I think your proof would be clearer if you wrote things in terms of the golden ratio $\phi=\dfrac{1+\sqrt{5}}{2}$. As a demonstration of why that's helpful, let me give a non-inductive proof of the upper bound.
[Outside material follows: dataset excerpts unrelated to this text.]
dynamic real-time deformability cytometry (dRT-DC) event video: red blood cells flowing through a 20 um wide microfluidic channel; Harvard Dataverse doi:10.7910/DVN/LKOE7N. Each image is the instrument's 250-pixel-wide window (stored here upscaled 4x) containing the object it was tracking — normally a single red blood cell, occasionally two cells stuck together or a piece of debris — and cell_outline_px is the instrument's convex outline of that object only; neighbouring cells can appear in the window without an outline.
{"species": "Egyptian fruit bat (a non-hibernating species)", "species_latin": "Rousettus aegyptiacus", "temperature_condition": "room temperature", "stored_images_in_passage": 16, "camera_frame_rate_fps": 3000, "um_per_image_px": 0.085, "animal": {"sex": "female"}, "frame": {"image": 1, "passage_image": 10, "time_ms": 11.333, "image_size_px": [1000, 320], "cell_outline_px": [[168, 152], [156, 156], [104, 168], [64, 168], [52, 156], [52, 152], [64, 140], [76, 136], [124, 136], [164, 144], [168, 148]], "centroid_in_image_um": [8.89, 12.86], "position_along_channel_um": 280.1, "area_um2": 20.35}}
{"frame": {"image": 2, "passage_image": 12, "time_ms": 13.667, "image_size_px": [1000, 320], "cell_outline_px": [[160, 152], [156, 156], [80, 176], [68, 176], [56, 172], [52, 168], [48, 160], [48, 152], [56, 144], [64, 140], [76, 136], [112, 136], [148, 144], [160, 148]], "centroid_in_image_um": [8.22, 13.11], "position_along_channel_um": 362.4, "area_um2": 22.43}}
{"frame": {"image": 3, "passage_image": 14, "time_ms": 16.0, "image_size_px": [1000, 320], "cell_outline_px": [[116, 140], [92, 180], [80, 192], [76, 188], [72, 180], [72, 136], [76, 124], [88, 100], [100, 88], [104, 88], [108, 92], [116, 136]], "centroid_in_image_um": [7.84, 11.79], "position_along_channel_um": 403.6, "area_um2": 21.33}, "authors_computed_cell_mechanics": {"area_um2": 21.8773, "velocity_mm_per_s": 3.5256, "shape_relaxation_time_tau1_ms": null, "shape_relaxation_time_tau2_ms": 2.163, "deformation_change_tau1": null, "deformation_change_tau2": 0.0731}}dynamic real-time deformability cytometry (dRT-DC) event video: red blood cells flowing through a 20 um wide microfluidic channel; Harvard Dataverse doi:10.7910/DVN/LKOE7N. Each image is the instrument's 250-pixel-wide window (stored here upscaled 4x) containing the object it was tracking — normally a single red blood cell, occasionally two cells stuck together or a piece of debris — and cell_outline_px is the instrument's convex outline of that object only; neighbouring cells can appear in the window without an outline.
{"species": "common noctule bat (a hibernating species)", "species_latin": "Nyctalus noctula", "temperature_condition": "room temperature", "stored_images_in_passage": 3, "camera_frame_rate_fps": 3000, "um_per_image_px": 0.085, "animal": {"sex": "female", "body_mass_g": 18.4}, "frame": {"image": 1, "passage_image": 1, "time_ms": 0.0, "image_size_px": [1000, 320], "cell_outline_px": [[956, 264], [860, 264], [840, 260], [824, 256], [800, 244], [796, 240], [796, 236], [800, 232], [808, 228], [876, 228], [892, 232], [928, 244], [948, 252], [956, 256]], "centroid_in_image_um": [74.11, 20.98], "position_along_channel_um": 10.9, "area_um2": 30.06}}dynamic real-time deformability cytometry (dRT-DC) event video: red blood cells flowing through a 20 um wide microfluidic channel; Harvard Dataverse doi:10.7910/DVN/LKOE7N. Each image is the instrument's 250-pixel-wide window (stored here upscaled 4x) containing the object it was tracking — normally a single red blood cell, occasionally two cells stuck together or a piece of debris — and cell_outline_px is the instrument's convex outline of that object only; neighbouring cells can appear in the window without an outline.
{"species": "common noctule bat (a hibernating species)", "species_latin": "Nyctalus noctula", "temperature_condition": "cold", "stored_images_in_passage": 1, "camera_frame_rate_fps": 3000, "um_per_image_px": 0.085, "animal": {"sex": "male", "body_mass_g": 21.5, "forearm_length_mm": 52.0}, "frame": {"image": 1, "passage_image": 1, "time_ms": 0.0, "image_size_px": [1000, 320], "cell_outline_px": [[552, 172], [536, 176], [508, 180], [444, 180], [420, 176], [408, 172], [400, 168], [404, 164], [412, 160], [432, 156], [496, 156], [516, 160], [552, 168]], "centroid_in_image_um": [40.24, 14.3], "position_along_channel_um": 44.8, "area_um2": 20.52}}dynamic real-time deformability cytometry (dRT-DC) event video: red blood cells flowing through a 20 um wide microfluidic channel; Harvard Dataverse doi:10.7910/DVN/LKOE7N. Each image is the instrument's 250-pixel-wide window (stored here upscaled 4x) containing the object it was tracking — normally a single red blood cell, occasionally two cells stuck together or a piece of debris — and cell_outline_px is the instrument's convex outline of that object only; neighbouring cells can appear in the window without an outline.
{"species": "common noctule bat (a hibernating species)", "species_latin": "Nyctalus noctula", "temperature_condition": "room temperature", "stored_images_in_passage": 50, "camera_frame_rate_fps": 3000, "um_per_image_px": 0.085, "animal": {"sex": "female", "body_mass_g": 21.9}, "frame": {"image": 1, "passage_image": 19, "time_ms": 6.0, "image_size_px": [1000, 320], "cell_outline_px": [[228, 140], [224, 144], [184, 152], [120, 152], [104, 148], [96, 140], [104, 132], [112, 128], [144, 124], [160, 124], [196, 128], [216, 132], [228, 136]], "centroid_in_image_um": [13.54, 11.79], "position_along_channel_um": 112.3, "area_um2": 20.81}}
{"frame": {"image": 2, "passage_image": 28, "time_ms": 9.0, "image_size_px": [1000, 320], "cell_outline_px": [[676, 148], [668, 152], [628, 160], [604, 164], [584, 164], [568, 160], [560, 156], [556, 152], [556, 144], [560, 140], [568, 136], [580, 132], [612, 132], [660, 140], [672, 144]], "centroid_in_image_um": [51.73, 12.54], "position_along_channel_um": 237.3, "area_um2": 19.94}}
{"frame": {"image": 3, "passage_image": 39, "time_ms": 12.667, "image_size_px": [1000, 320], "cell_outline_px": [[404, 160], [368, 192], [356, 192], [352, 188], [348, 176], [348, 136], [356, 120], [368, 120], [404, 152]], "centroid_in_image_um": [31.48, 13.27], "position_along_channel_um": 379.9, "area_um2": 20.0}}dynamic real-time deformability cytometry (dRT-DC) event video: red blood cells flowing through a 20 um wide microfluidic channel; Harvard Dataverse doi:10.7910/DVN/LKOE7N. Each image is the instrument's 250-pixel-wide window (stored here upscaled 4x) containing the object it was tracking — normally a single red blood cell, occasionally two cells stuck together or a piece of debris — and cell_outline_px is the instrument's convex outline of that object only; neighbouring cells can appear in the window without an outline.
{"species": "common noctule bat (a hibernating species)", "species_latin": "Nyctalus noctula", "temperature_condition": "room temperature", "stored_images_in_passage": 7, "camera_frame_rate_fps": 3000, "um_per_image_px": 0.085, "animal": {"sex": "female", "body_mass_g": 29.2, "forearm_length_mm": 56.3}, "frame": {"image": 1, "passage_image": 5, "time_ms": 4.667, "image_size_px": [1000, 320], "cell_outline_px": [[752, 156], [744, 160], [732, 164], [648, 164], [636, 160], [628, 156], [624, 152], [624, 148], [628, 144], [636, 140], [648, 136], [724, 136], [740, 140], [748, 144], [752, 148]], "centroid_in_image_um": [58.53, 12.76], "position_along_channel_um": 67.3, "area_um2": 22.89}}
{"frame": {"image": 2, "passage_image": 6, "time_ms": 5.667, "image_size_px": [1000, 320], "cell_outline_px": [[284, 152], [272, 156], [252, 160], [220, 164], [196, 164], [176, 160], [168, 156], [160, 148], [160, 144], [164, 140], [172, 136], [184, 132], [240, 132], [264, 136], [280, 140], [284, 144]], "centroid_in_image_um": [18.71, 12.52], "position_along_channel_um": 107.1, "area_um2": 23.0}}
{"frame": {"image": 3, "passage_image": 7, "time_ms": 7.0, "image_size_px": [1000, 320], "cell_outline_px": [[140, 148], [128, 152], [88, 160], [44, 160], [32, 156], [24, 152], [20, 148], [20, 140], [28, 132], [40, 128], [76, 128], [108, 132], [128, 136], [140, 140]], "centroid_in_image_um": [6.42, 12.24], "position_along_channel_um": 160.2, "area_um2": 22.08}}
Note that this inequality is equivalent by the Binet formula to $$ \frac{1}{\sqrt{5}}\left(\phi^{n+1}-(-\phi)^{-n-1}\right)< \phi^{n}.$$ Dividing out $\phi^{n-1}/\sqrt{5}$ gives

$$\phi^2+(-1)^n \phi^{-2n}<\phi\sqrt{5}.$$

But $\phi^2=\phi+1$, $\sqrt{5}=2\phi-1$, and $\phi^{-2} = (\phi^2-\phi)\phi^{-2} =1-\phi^{-1}\cdot(\phi^2-\phi) = 2-\phi.$ So the inequality becomes $$\phi+1+(\phi-2)^n<2\phi^2-\phi =\phi+2\implies (\phi-2)^n < 1.$$ But $-1<\phi-2 <0$, so it follows that $|\phi-2|<1$ and so $(\phi-2)^n\leq|\phi-2|^n<1$ for $n\geq 2$. This completes the proof.